The digital sector in Romania amounts to 6% of the GDP and is an important driver of growth and innovation. We see digitalization as an opportunity for everyone and a key component of our economic development. Romania’s digital transformation aims to make our country less bureaucratic, more resilient, and more attractive for foreign investment. It also has the potential to turn Romania into a regional innovation hub. The COVID-19 crisis has proven that disinformation and hostile actions in the information environment are threatening both international and human security, and they have to be effectively addressed. This crisis demonstrated the crucial need for access to reliable, accurate and science-based information. Thus, it has confirmed the role of free, independent, accountable and pluralistic media in strengthening transparency, accountability and trust.” 

Arms control/non-proliferation/disarmament/nuclear weapons: “Romania remains firmly committed to maintaining a rules-based international order, to consolidating the global architecture of arms control, non-proliferation and disarmament, while taking into account the security context. As we celebrate the 50th anniversary of the entry into force of the NPT (Treaty on the Non-Proliferation of nuclear weapons) in 2020, Romania encourages all parties to take a forward-looking approach, doing everything possible to achieve compromise in order to strengthen the integrity of the NPT in all its pillars. 

H.E. Vladimir Putin, President
22 September 2020

Cyber: “...like any other innovations, digital technologies tend to spread uncontrollably and, like conventional weapons, can fall into the hands of all sorts of radicals and extremists, not only in zones of regional conflicts, but also in quite prosperous countries, giving rise to huge risks. In this regard, issues of cybersecurity, the use of advanced digital technologies also deserve the most serious discussion at the UN platform. It is important to hear and perceive the fears of people - to what extent their rights will be protected in the new era: rights to privacy, property, security. We must learn to use new technologies for the benefit of humanity, find the right balance between incentives for the development of artificial intelligence and justified restrictive measures, and jointly come to an agreement on regulation that would exclude potential threats, and not only from the point of view of military and technological security, but also traditions, law, morality of human communication.”

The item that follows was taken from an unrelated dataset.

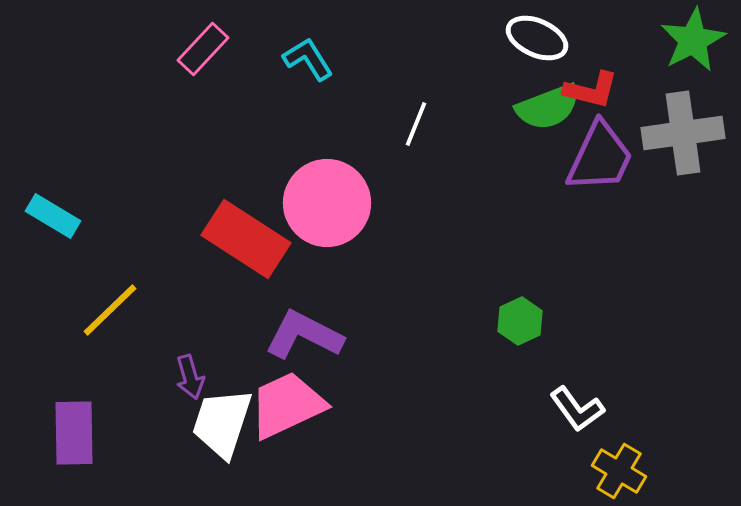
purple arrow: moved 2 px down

Arms Control/WMD/nuclear weapons/New START: “Despite all the disputes and disagreements, sometimes misunderstandings and even mistrust of some colleagues, we will persistently propose constructive, uniting initiatives, primarily in the field of arms control, strengthening the treaty regimes operating here. This also applies to the prohibition of chemical, biological and toxin weapons. The priority issue that can and must be resolved promptly is, of course, the extension of the Treaty of Russia and the United States on Strategic Offensive Arms, which expires in February 2021, very soon. We are conducting such negotiations with our American partners. In addition, we look forward to mutual restraint in the deployment of new missile systems. Let me add that since last year - I want to emphasize this - since last year Russia has already declared a moratorium on the deployment of intermediate and shorter-range ground-based missiles in Europe and other regions of the world, as long as the United States of America refrains from such measures. Unfortunately, we have not yet heard a reaction to our proposal either from our American partners or from their allies.”